W jednej sekundzie chłopak stracił ochotę na owoce. Przecierał oczy ze zdumienia, nie wierząc w to, co widzi, ale nie było czasu na rozmyślania. Instynktownie przylgnął do desek stodoły nagrzanych od słońca i zaczął się wycofywać.
Uderzyła go nienaturalna cisza. Nie słyszał gdakania kur ani odgłosów bydła. Na szczęście nie było psa, który mógłby rzucić się do nogawek albo do gardła. Schylony przedarł się przez łopiany i przycupnął za pochylonym wychodkiem. I wtedy do jego uszu dotarł zastanawiający monotonny dźwięk. Maszyna, a może człowiek? Nie potrafił odgadnąć, co go wydaje. Postanowił to sprawdzić. Odbezpieczył pistolet i wszedł pewnie na podwórko.

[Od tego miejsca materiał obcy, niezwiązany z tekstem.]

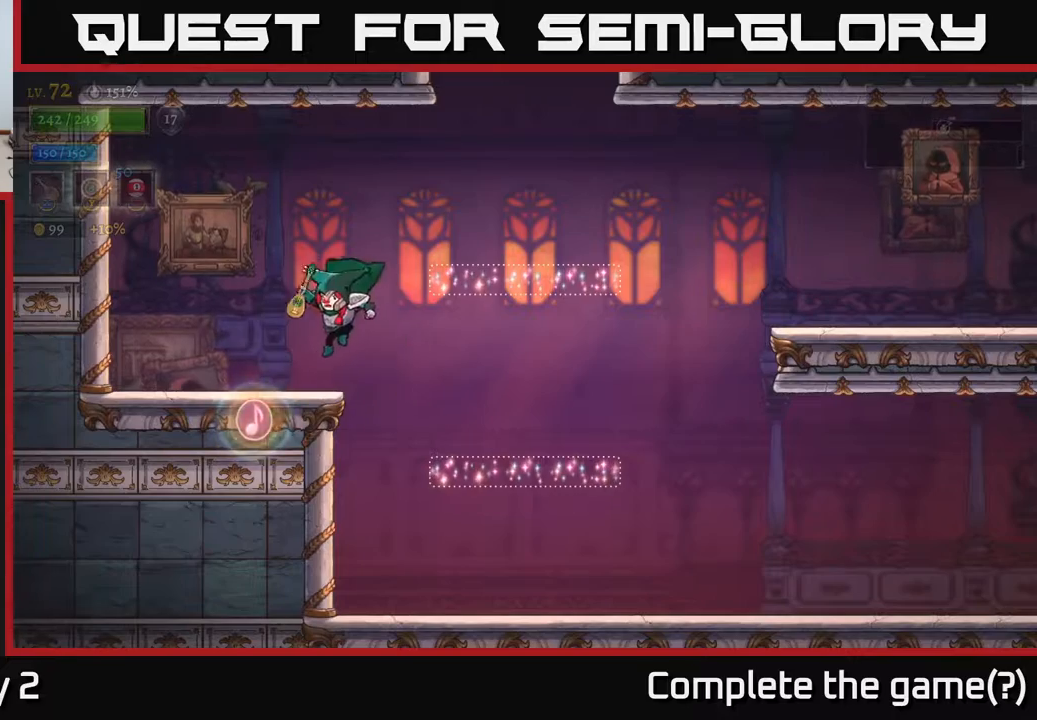
{"buttons": [], "left_stick": "center", "right_stick": "center", "events": [[183, "left_stick", "center"], [200, "L1", "down"], [300, "L1", "up"], [383, "A", "down"], [433, "A", "up"]]}
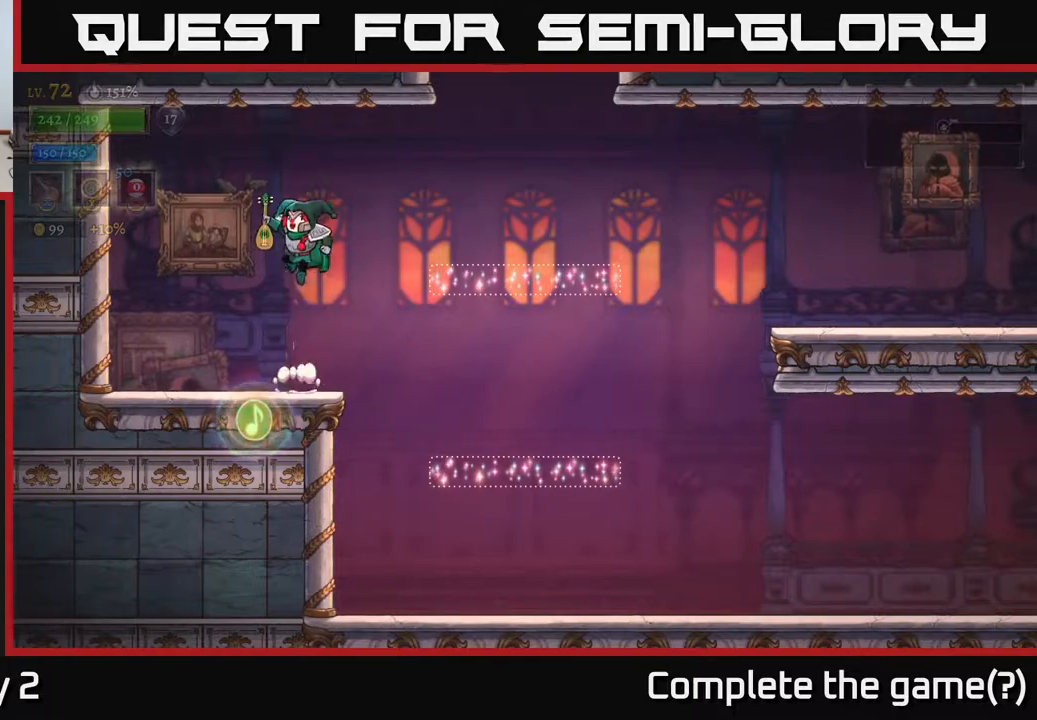
{"buttons": ["L1"], "left_stick": "center", "right_stick": "center", "events": [[283, "L1", "down"]]}
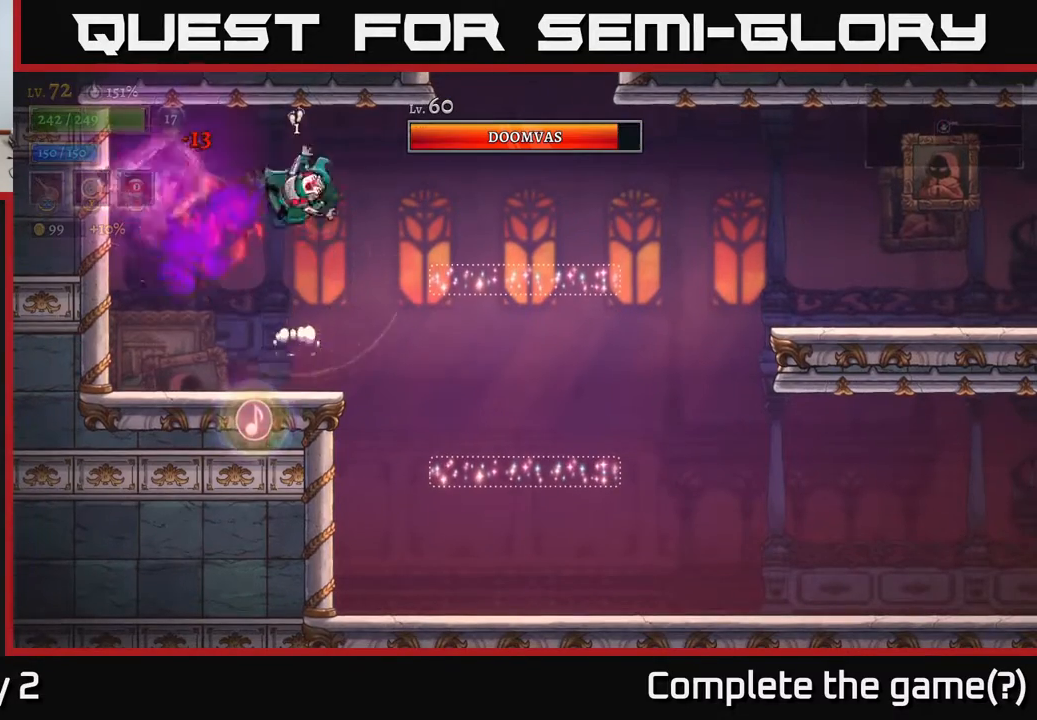
{"buttons": [], "left_stick": "center", "right_stick": "center", "events": [[17, "L1", "up"]]}
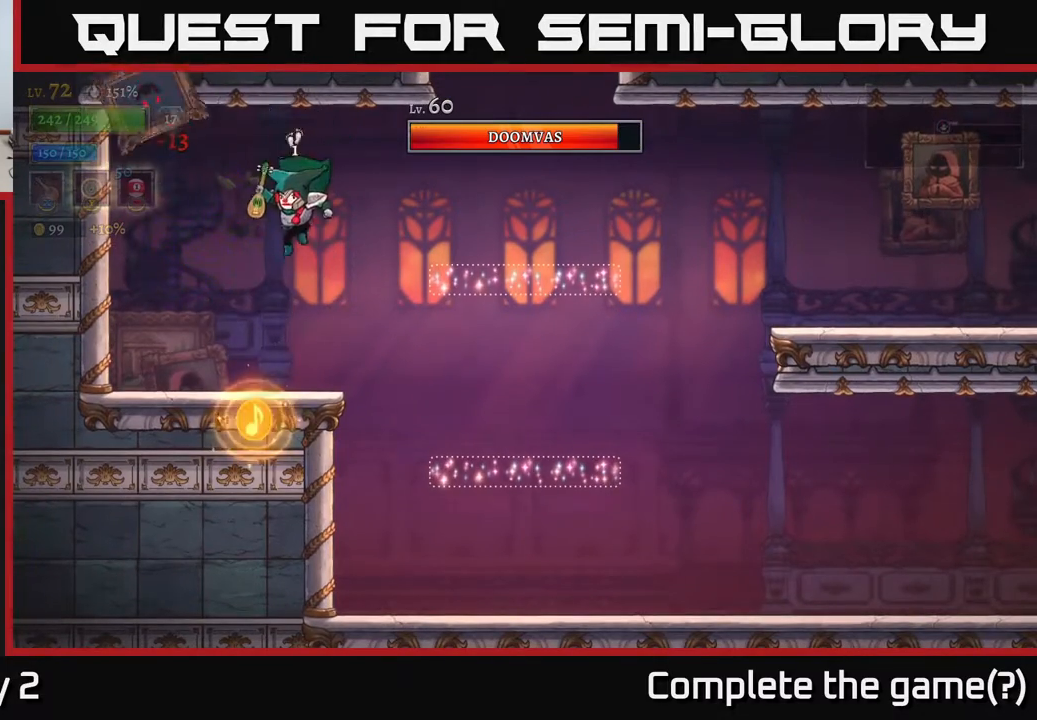
{"buttons": [], "left_stick": "right", "right_stick": "center", "events": [[17, "left_stick", "left"], [217, "left_stick", "down-right"], [267, "L1", "down"], [283, "left_stick", "right"], [500, "L1", "up"]]}
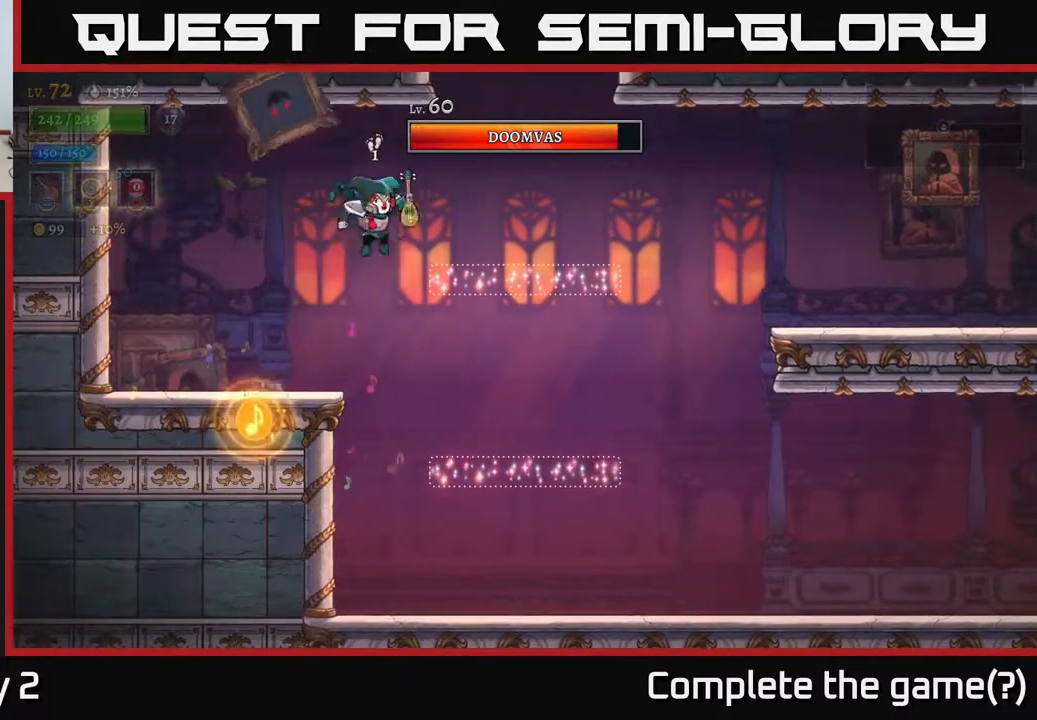
{"buttons": [], "left_stick": "right", "right_stick": "center", "events": [[83, "L1", "down"], [250, "L1", "up"]]}
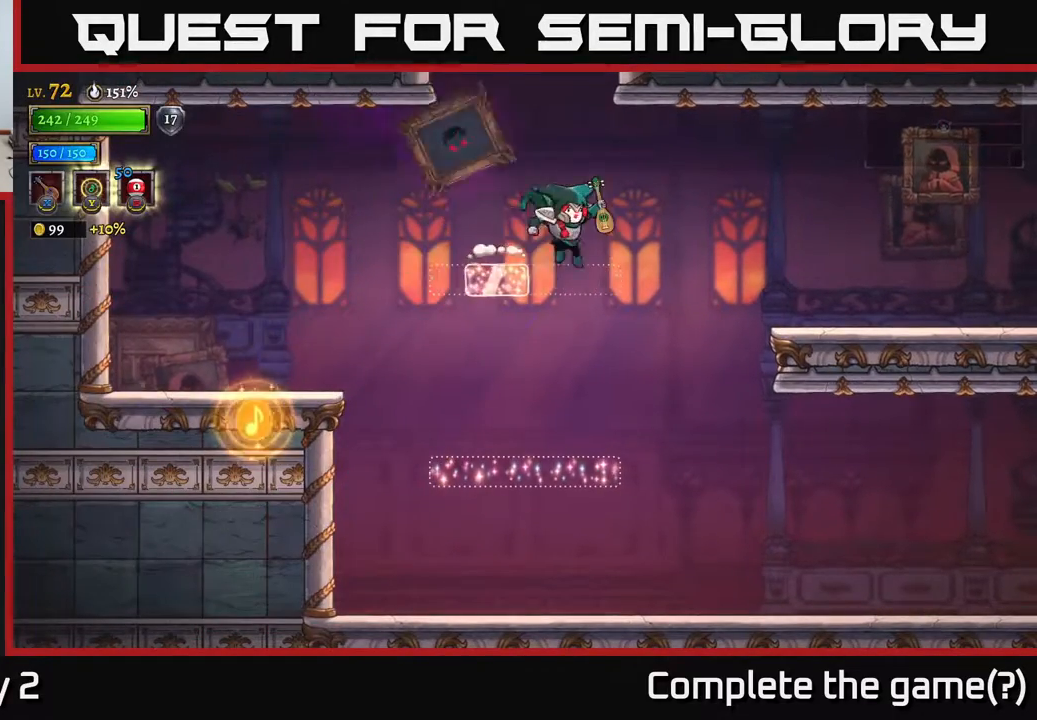
{"buttons": [], "left_stick": "right", "right_stick": "center", "events": [[100, "left_stick", "center"], [167, "left_stick", "right"]]}
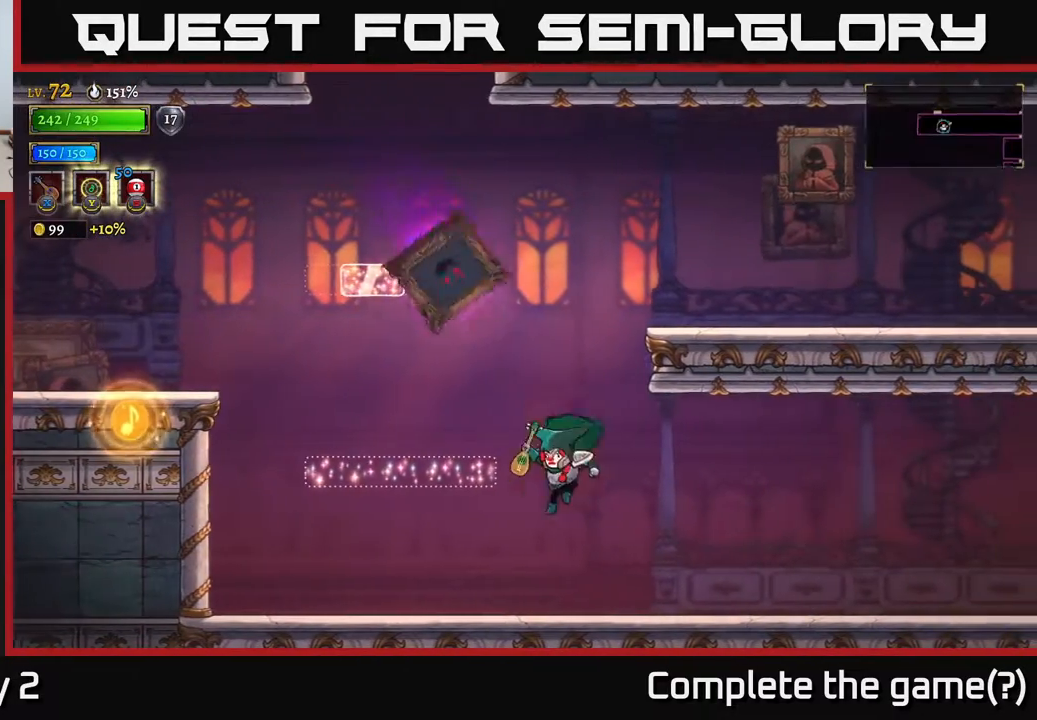
{"buttons": [], "left_stick": "left", "right_stick": "center", "events": [[33, "left_stick", "left"]]}
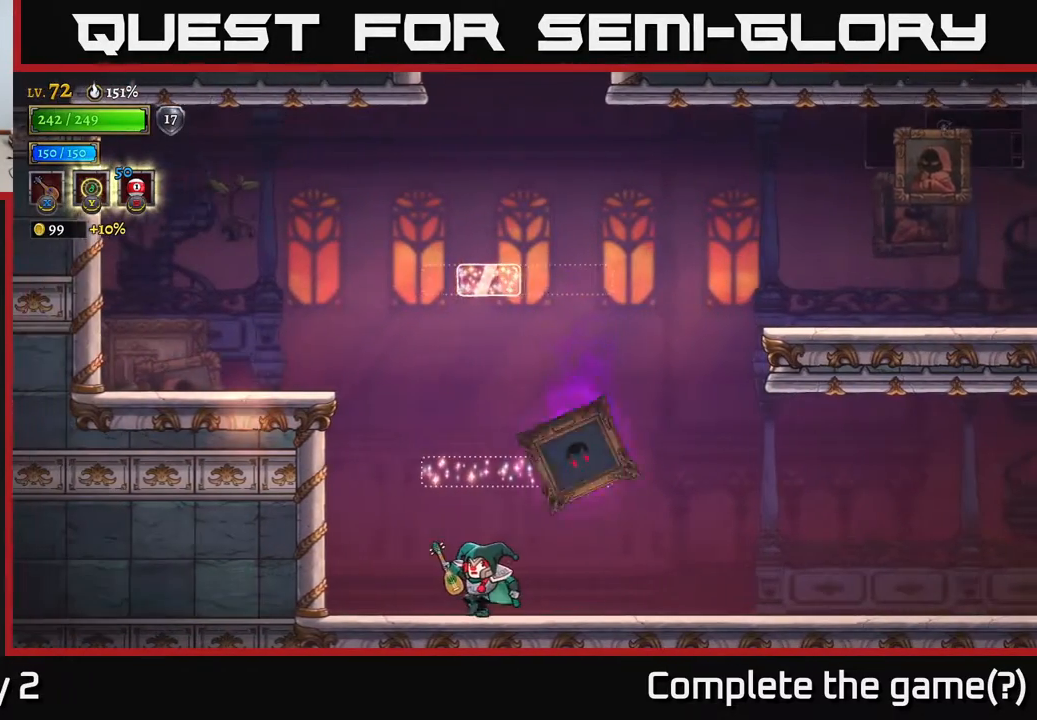
{"buttons": ["A", "X"], "left_stick": "right", "right_stick": "center", "events": [[233, "A", "down"], [317, "left_stick", "right"], [367, "X", "down"]]}
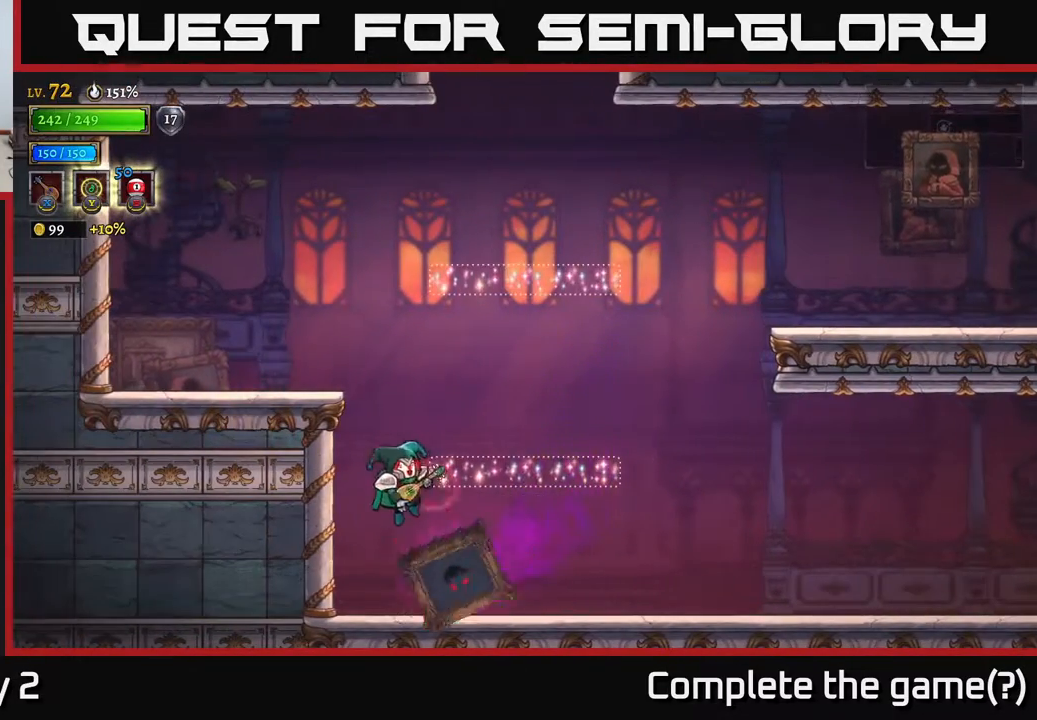
{"buttons": [], "left_stick": "up-right", "right_stick": "center", "events": [[33, "X", "up"], [67, "left_stick", "up-right"], [100, "A", "up"], [167, "A", "down"], [167, "L1", "down"], [317, "A", "up"], [333, "L1", "up"]]}
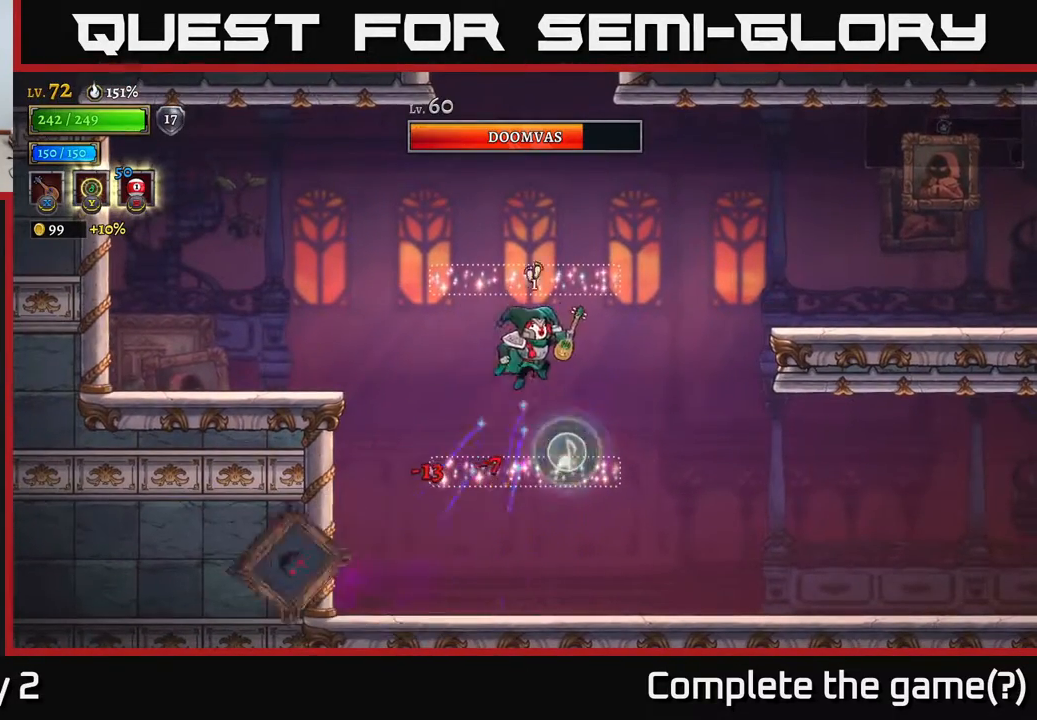
{"buttons": [], "left_stick": "center", "right_stick": "center", "events": [[200, "L1", "down"], [267, "left_stick", "up-left"], [367, "L1", "up"], [367, "left_stick", "center"]]}
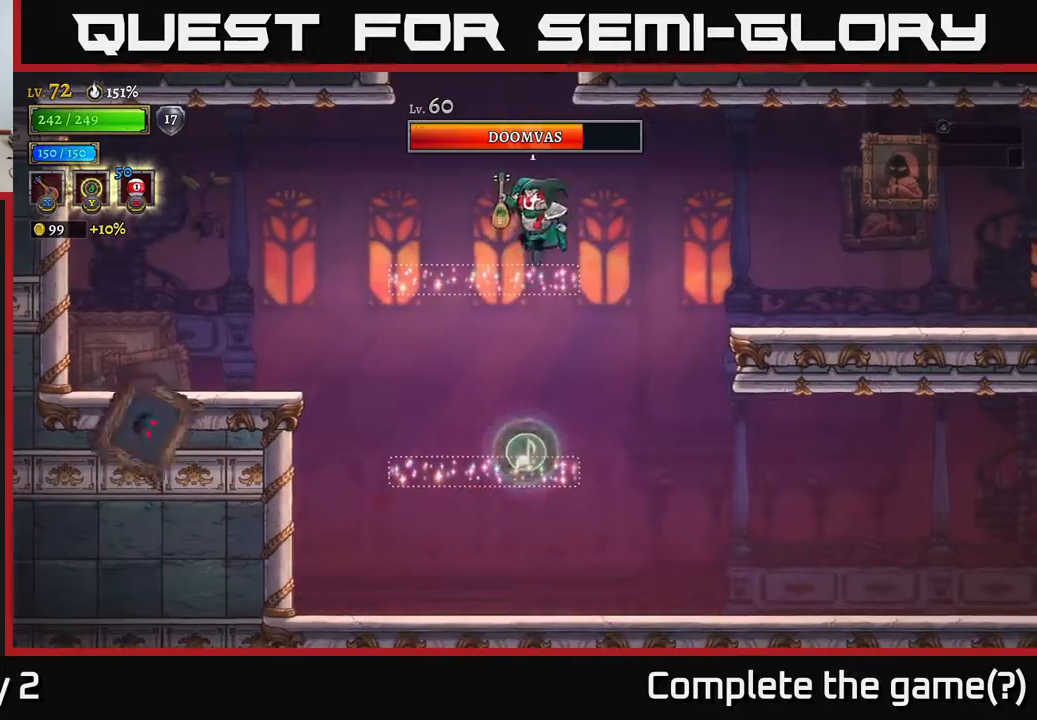
{"buttons": [], "left_stick": "left", "right_stick": "center", "events": [[33, "left_stick", "right"], [383, "left_stick", "left"]]}
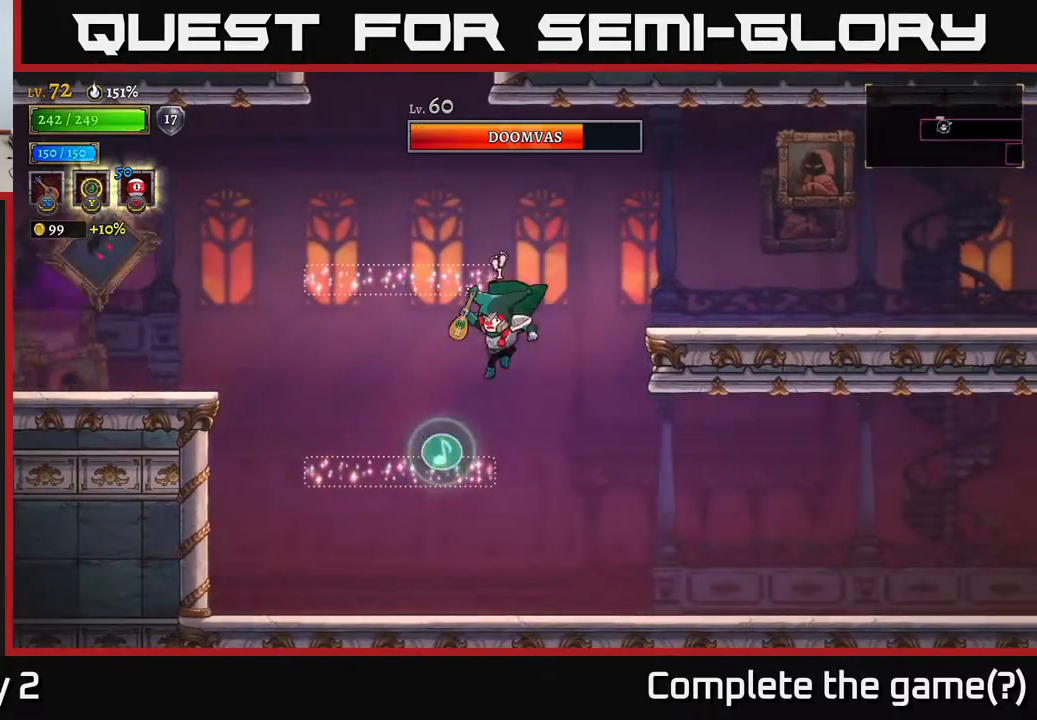
{"buttons": [], "left_stick": "right", "right_stick": "center", "events": [[67, "L1", "down"], [183, "left_stick", "right"], [233, "L1", "up"]]}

To, co tam zobaczył, odebrało mu na moment rozum. Gapił się na niewielki trawiasty plac. Kilka kroków od niego obracał się drewniany kierat, do którego przywiązani byli łańcuchami brodaty Cygan i brunatny niedźwiedź. Kiedyś jako dziecko chłopak widział podobną parę na jarmarku pod Mińskiem. Stary Cygan demonstrował taniec niedźwiedzia, wygrywając mu na skrzypcach skoczną melodię.
Brodacz w kwiecistej koszuli i bufiastych hajdawerach nie żył. Tylko niedźwiedź groźnie posapywał, nie potrafiąc się uwolnić od łańcucha, który przykuwał go do grubej belki. Najdziwniejsze było, że zwierzę zamiast przednich łap miało dwa krwawiące kikuty. Po co komuś łapy misia?
Chłopak przypomniał sobie słowa skośnookiego Kirgiza, który był kucharzem w jego oddziale. Tamten mówił, że kto skosztuje zupy ugotowanej na łapach niedźwiedzia, uzyska nadludzką siłę i spryt. Nie rozumiał, dlaczego ów ktoś, kto wymyślił makabryczne przedstawienie, nie zabił zwierzęcia od razu. Okaleczony niedźwiedź wpatrywał się w przybysza mętnym wzrokiem, bezmyślnie prąc do przodu i ciągnąc za sobą trupa. Nad parą zaprzęgniętą do jałowej pracy unosiła się chmara kąśliwych much.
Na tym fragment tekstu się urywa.